# Our first 2ww!



## Jaq (Sep 23, 2003)

Well we're officially in our first 2ww - yippee!!  
Unlike any of our IVF cycles, this has all gone very smoothly (well apart from a few extra hours down the motorway for a second visit last night!) - thanks to our lovely surro for a great weekend   
Please keep your fingers crossed for us   - we know we would be very lucky for it to work first time, but it would be BRILL!!! if it did  

Love (a very excited) Jaq


----------



## Jennifer (Jul 22, 2004)

Hi Jaq - Oooooh how exciting !!!!! 

My fingers are crossed for you    

Wishing you a BFP on test day


----------



## **Tashja** (Jan 13, 2005)

Jaq - I have everything crossed for you hun

We have had a good run recently so lets hope it continues for you !!

T xx


----------



## Daisydoo (Feb 26, 2006)

Jaq

How exciting - its all happening at once!!  So keeping our fingers toes and everything crossed for you and your surroangel...

^ 
Im sure we ll be celebrating another   very soon

Love Tanya and Phil xxxx


----------



## Danuna (Apr 27, 2005)

Ohhhhhh!  How exciting.  I soooooooooo want it to be good news for you JAQ - yes I know we all have to be realistic about the chances of it working first time, but it would be so great for you if it did.  Sending you some baby dust.


----------



## EJJB (Mar 18, 2005)

Best of Luck Jaq,
Unlikely to work first time, but you never know.
Keeping my fingers crossed for you.
EJJB
x


----------



## HJW (Mar 19, 2006)

Good Luck Jaq

I have my fingers crossed for you.

Hayley


----------



## Suzie (Jan 22, 2004)

for you 

  

love
suzie xx


----------



## Martha Moo (Jan 30, 2004)

Hiya Jaq

OOH

Just spotted this post

and just wanted to pop in and say

Keeping my  and anything else thats going for a 

I hope and pray that this will be your time

all my love
Emilyxxxx


----------



## crownmum (Jul 18, 2004)

Hi Jaq

Good luck with your first 2ww.

It can work first time, it did for me last time.

Jayne


----------



## nostalgicsam (Jul 1, 2005)

Hi Jaq, ooh have everything crossed for you and your lovely surrogate, do hope and pray that it works first time for u all, sending you positive vibes and thinking of u all, Love
Sam 
xxxxxxxx


----------



## Bria (Nov 3, 2005)

Input data.

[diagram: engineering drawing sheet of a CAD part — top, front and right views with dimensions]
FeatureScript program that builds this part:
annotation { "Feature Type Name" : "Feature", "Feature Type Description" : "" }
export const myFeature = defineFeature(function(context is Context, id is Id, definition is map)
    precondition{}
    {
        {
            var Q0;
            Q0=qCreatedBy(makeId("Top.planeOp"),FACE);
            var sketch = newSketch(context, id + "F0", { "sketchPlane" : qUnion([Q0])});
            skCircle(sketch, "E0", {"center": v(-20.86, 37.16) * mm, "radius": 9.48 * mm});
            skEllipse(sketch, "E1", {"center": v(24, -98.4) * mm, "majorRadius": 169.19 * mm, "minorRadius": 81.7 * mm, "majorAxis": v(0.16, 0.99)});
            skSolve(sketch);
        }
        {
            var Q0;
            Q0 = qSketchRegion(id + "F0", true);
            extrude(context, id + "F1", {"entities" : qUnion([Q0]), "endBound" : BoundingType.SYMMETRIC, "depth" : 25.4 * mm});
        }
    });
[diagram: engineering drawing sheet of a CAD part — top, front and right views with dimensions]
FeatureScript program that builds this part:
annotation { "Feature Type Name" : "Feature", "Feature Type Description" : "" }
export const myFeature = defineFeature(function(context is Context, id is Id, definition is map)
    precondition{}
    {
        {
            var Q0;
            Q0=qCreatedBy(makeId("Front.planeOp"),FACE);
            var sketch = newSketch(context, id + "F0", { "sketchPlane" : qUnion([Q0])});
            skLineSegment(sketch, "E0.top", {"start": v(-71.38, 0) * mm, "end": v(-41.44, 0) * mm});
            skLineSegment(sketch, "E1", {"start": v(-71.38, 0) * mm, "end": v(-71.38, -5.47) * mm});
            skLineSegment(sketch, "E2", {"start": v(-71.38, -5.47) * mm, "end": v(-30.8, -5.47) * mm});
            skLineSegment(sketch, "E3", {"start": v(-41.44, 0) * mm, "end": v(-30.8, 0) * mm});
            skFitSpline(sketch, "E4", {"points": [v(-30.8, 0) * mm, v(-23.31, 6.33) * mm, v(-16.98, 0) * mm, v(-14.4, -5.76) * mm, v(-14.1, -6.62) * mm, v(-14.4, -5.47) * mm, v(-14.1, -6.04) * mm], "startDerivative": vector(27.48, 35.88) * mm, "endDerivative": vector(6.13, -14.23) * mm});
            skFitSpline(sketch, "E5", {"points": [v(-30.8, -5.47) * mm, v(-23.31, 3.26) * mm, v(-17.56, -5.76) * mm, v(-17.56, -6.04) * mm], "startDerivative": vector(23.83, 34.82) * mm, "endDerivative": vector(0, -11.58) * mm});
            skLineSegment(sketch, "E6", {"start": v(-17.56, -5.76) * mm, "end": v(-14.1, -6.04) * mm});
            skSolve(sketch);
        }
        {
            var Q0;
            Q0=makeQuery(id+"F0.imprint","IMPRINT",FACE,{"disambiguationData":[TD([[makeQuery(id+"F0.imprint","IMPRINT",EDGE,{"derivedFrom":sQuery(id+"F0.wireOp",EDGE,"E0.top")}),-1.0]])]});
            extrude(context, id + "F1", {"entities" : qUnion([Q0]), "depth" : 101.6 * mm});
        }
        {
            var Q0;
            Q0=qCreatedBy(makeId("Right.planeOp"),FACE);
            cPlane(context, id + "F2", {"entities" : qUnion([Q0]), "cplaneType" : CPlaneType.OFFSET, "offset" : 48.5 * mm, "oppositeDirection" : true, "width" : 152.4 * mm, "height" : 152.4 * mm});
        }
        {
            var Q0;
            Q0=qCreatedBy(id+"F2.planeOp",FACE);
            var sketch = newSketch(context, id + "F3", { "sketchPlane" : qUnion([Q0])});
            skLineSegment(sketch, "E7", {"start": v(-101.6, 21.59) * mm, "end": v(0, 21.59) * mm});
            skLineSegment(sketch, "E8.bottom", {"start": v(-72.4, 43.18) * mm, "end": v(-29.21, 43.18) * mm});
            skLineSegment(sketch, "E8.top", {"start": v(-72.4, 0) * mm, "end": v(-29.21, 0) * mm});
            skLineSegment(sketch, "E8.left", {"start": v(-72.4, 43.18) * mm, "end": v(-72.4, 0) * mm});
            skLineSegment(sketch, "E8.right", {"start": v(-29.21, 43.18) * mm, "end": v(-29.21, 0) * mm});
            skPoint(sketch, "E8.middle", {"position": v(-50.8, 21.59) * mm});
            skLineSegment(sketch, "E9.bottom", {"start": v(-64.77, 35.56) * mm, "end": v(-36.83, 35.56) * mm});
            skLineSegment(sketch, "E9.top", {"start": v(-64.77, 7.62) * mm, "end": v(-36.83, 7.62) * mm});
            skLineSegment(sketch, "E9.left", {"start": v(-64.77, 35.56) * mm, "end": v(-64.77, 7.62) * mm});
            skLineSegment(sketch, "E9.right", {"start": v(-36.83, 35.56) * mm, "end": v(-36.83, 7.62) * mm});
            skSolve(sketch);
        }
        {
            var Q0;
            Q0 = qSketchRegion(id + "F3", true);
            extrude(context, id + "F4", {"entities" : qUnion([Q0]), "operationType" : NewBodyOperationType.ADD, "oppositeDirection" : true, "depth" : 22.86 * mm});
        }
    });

Check your understanding.
A) In the thread about the first 2ww, reproduce everything from "My fingers are" down to "continues for you !!".
B) In the thread about the first 2ww, what reason does Jaq's opening post give for the few extra hours down the motorway?

Responses per task.
A)
My fingers are crossed for you    

Wishing you a BFP on test day


----------



## **Tashja** (Jan 13, 2005)

Jaq - I have everything crossed for you hun

We have had a good run recently so lets hope it continues for you !!

B) A second visit last night.